Bereitgestellter Text —

Strategische Industriepolitik für IKT und Mikroelektronik

In Europa hängen rund 200.000 Arbeitsplätze direkt und mehr als 1.000.000 indirekt von der Elektronik und Mikroelektronik ab. Basis dafür sind führende Positionen in der Automobilelektronik (circa 50 Prozent Marktanteil), in Energieanwendungen (circa 40 Prozent Marktanteil) und in der Industrieautomatisierung (circa 35 Prozent Marktanteil) sowie Stärken im Elektronikentwurf für die mobile Telekommunikation und bei intelligenten Mikrosystemen. Dass Deutschland im Gegensatz zu vielen anderen europäischen Ländern seine industrielle Basis bisher halten konnte, ist vor allem seinen „Hidden Champions“ zu verdanken: kleinen und mittleren Unternehmen (KMU) mit großer Innovationskraft, marktführender Stellung und hohem Exportanteil. In den nächsten Jahren werden völlig neuartige technische Systeme mit vollständig integrierten, intelligenten Funktionen auch in Bereiche vordringen, die bisher noch ohne sie auskamen.

 

Damit kommt der Fähigkeit zur Entwicklung und Herstellung elektronischer Systeme eine Schlüsselrolle für die industrielle Produktion im 21. Jahrhundert und den weiteren wirtschaftlichen Erfolg der deutschen Unternehmen zu. Das zeigt das neue VDE-Positionspapier „Hidden Electronics“. Für die breite Sicherung der Industrieproduktion in Europa sind demnach insbesondere Halbleitertechnologien wie Low Power-, Systems on Chip-  und echtzeitfähige Technologien, Hochfrequenz-Halbleiter, Terahertz- Technologien, Leistungselektronik und Photonik von zentraler Bedeutung.

Gegebene Angaben —
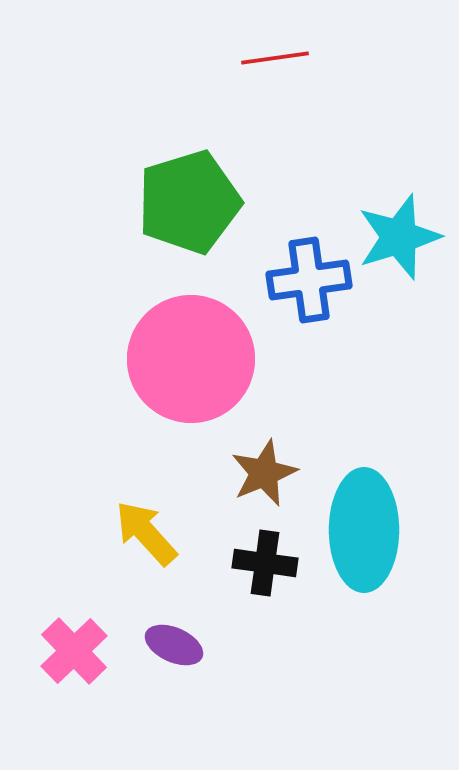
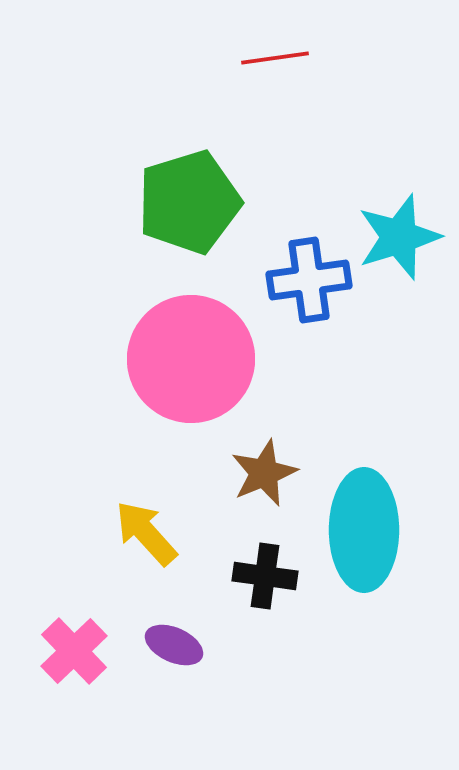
black cross: moved 13 px down
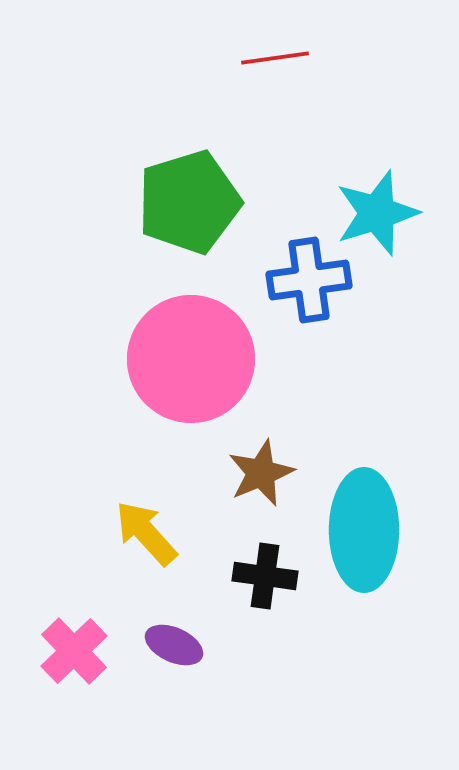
cyan star: moved 22 px left, 24 px up
brown star: moved 3 px left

Ziel der Aufgabe —
Gib den Text zur strategischen Industriepolitik für IKT und Mikroelektronik vollständig und wortgetreu wieder. Das Material wird hierfür nicht benötigt.

Antwort —
Strategische Industriepolitik für IKT und Mikroelektronik

In Europa hängen rund 200.000 Arbeitsplätze direkt und mehr als 1.000.000 indirekt von der Elektronik und Mikroelektronik ab. Basis dafür sind führende Positionen in der Automobilelektronik (circa 50 Prozent Marktanteil), in Energieanwendungen (circa 40 Prozent Marktanteil) und in der Industrieautomatisierung (circa 35 Prozent Marktanteil) sowie Stärken im Elektronikentwurf für die mobile Telekommunikation und bei intelligenten Mikrosystemen. Dass Deutschland im Gegensatz zu vielen anderen europäischen Ländern seine industrielle Basis bisher halten konnte, ist vor allem seinen „Hidden Champions“ zu verdanken: kleinen und mittleren Unternehmen (KMU) mit großer Innovationskraft, marktführender Stellung und hohem Exportanteil. In den nächsten Jahren werden völlig neuartige technische Systeme mit vollständig integrierten, intelligenten Funktionen auch in Bereiche vordringen, die bisher noch ohne sie auskamen.

 

Damit kommt der Fähigkeit zur Entwicklung und Herstellung elektronischer Systeme eine Schlüsselrolle für die industrielle Produktion im 21. Jahrhundert und den weiteren wirtschaftlichen Erfolg der deutschen Unternehmen zu. Das zeigt das neue VDE-Positionspapier „Hidden Electronics“. Für die breite Sicherung der Industrieproduktion in Europa sind demnach insbesondere Halbleitertechnologien wie Low Power-, Systems on Chip-  und echtzeitfähige Technologien, Hochfrequenz-Halbleiter, Terahertz- Technologien, Leistungselektronik und Photonik von zentraler Bedeutung.